Velocity Selector

Recall from Motion of a moving charge in an uniform magnetic field that a moving charge travelling at a speed of v within an uniform magnetic field will experience a force given by:

$$F = Bqv$$

In addition, the force will be always perpendicular to the direction of travel of the charge.

This principle is exploited in an equipment called – Velocity selector, which is shown in the figure below.

velocity selector

In a velocity selector, charged particles must move at a speed of $v = \frac{E}{B}$ in order to pass through the equipment. Hence, a velocity selector, as it’s name implies, allows charged particles with a certain velocity to pass through (hence, selecting particles of a certain velocity). The mechanism of a velocity selector is illustrated below.

The velocity selector will have the following fields:

  • An uniform electric field, which is generated by a positively charged bottom plate and negatively charged top plate. This will cause an electric field to form between the plate, that is pointing in the upwards direction.
  • An uniform magnetic field throughout the space between the two charged plates. The uniform magnetic field can be directed inwards (into the paper) or outwards (out of the paper). In the figure above, the magnetic field is directed outwards.

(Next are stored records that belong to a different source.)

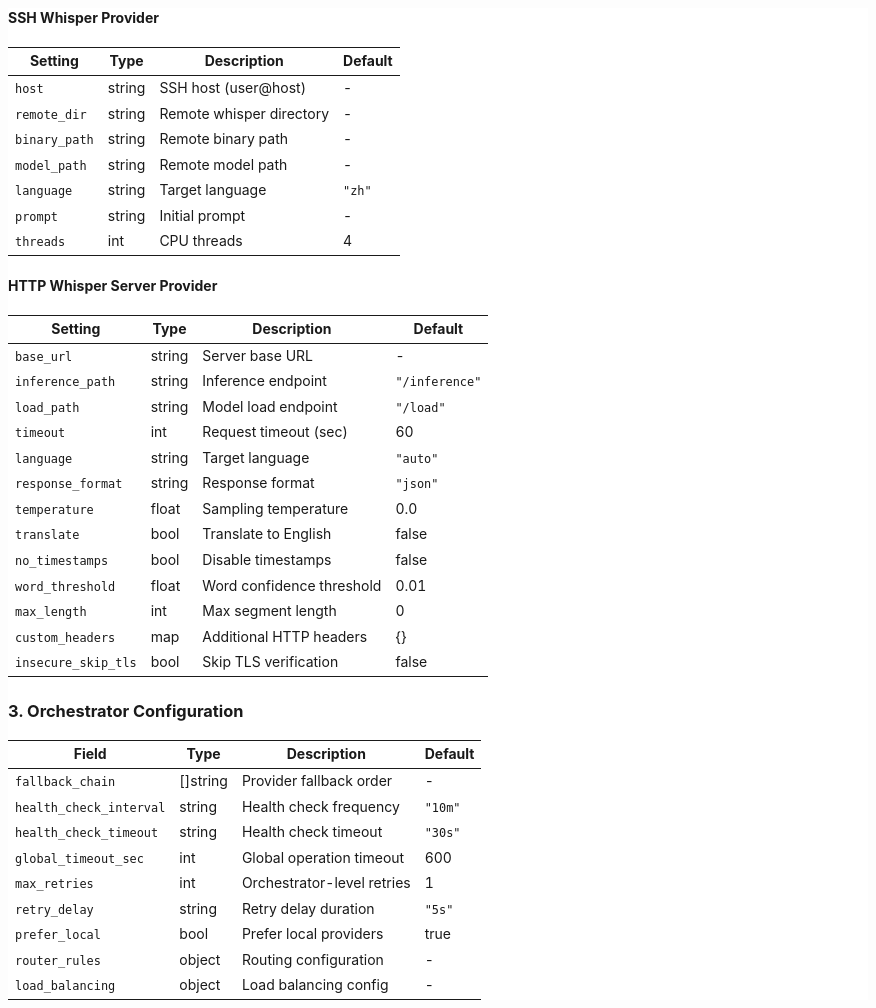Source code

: #### SSH Whisper Provider

| Setting | Type | Description | Default |
|---------|------|-------------|---------|
| `host` | string | SSH host (user@host) | - |
| `remote_dir` | string | Remote whisper directory | - |
| `binary_path` | string | Remote binary path | - |
| `model_path` | string | Remote model path | - |
| `language` | string | Target language | `"zh"` |
| `prompt` | string | Initial prompt | - |
| `threads` | int | CPU threads | 4 |

#### HTTP Whisper Server Provider

| Setting | Type | Description | Default |
|---------|------|-------------|---------|
| `base_url` | string | Server base URL | - |
| `inference_path` | string | Inference endpoint | `"/inference"` |
| `load_path` | string | Model load endpoint | `"/load"` |
| `timeout` | int | Request timeout (sec) | 60 |
| `language` | string | Target language | `"auto"` |
| `response_format` | string | Response format | `"json"` |
| `temperature` | float | Sampling temperature | 0.0 |
| `translate` | bool | Translate to English | false |
| `no_timestamps` | bool | Disable timestamps | false |
| `word_threshold` | float | Word confidence threshold | 0.01 |
| `max_length` | int | Max segment length | 0 |
| `custom_headers` | map | Additional HTTP headers | {} |
| `insecure_skip_tls` | bool | Skip TLS verification | false |

### 3. Orchestrator Configuration

| Field | Type | Description | Default |
|-------|------|-------------|---------|
| `fallback_chain` | []string | Provider fallback order | - |
| `health_check_interval` | string | Health check frequency | `"10m"` |
| `health_check_timeout` | string | Health check timeout | `"30s"` |
| `global_timeout_sec` | int | Global operation timeout | 600 |
| `max_retries` | int | Orchestrator-level retries | 1 |
| `retry_delay` | string | Retry delay duration | `"5s"` |
| `prefer_local` | bool | Prefer local providers | true |
| `router_rules` | object | Routing configuration | - |
| `load_balancing` | object | Load balancing config | - |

When a charged particle (e.g. a positively charged) enters the velocity selector, it will experience forces due to the electric and magnetic field.

  • The particle will experience a upwards force due to the electric field (given by $F = qE$)
  • The particle will experience a downwards force due to it’s motion through the magnetic field (given by $F = Bqv$). You can use the Flemings’ Left Hand Rule to obtain the direction of the force on the charged particle due to the uniform magnetic field.

In order for the charged particle to pass through the space WITHOUT being deflected (either upwards or downwards), the upwards force must be equal to the downwards force (cancel each other out).

Hence, we have:

$$\begin{aligned} qE &= Bqv \\ v &= \frac{E}{B} \end{aligned}$$

If the positively charged particle has a slightly larger velocity than $\frac{E}{B}$, the particle will be deflected downwards due to the larger downwards force (given by $f = Bqv$).